===== Source passage =====

There, I've said it. If Castle Project has been on your "need to check that out list," you very much need to make it a higher priority. Recently, I discussed how our development team has been migrating a 1 1/2 year old project into the MonoRail framework. We had been using Windsor for some time but needed a simpler approach to managing the separation of presentation and logic. MVP was our previous approach which we were implementing in a disciplined manner, exactly as I described in a previous article; but after a year or so of using it, we began finding MVP becoming cumbersome, not worth the effort on simpler pages, and tricky to determine exactly where the line is to be drawn between the code-behind and the presenter. (This becomes particularly difficult when taking a Supervising Controller approach as opposed to a Passive View approach as the view may still have access to the domain. But I still prefer it over Passive View as it decreases the amount of primitives and DTOs being passed between the view and the presenter.) The only real drawback to integrating Castle Project tools with legacy code is that it is difficult to appreciate all that the Castle Project has to offer.
Over the past couple of weeks, I've been fortunate enough to do a small ecommerce website from the ground up with everything Castle Project has to offer. What I've found particularly pleasing is that it just works. I needed to add ajax support to a "contact us" page to replace the input form with a thank you message; with just a couple of lines of code, AjaxHelper made it trivially simple. (IMO, only telerik rivals Castle's simplicity with respect to AJAX.) I needed to get my code talking to a database; ActiveRecord required about 10 minutes to set up my entire data communications layer...no DAOs to manage, no NHibernate HBMs to create, and certainly no SQL to write. (I doubt that I would use ActiveRecord on a large project in favor of a cleaner separation of domain and data, but for smaller projects, it's perfect.)
A major concern I had about moving to MonoRail was the limited support for sophisticated, off-the-shelf, ASP.NET user controls such as what telerik has to offer. I've come to find that:
You generally don't need the complicated sophistication that third party tools tout.

===== Provided material =====

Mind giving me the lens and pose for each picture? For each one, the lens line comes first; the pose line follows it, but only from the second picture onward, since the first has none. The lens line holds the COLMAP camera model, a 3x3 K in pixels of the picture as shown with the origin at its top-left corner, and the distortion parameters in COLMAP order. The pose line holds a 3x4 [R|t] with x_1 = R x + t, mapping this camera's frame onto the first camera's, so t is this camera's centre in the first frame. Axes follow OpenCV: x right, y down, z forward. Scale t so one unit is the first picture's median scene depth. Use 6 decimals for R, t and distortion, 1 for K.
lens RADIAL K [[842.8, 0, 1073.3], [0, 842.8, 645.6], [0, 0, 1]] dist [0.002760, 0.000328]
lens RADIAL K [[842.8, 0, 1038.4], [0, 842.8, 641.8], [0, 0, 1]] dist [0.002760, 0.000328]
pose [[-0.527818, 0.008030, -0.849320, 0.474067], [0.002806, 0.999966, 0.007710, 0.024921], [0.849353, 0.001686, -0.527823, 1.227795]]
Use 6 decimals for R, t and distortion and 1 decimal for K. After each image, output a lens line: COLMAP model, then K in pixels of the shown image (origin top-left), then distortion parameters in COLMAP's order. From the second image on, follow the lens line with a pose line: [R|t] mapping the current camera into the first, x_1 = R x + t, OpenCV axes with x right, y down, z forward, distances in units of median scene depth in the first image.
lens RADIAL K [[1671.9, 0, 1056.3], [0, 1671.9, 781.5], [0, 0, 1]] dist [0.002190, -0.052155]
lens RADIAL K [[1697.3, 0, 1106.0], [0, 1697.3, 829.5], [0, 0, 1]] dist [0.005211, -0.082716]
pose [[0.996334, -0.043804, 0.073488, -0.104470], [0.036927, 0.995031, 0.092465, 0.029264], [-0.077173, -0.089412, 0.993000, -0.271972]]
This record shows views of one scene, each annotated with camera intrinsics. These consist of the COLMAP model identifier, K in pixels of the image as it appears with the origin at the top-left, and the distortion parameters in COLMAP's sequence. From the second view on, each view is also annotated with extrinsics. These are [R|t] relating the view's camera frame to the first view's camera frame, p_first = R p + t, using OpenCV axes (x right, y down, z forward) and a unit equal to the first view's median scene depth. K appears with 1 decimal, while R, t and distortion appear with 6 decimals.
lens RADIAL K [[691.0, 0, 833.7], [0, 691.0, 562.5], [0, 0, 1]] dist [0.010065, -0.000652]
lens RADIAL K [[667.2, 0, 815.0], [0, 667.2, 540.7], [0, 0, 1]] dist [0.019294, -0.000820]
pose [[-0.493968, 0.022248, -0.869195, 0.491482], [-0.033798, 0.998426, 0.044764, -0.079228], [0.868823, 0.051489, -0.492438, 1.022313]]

=====

**What is required**
Answer these questions from the Castle Project post:
1. What approach did the team use to separate presentation and logic before moving to MonoRail?
2. About how long did ActiveRecord take to set up the entire data communications layer?
3. What was the major concern about moving to MonoRail?

**Exercise result**
1. MVP (Model-View-Presenter).
2. About 10 minutes.
3. MonoRail offered limited support for sophisticated, off-the-shelf ASP.NET user controls, such as those from telerik.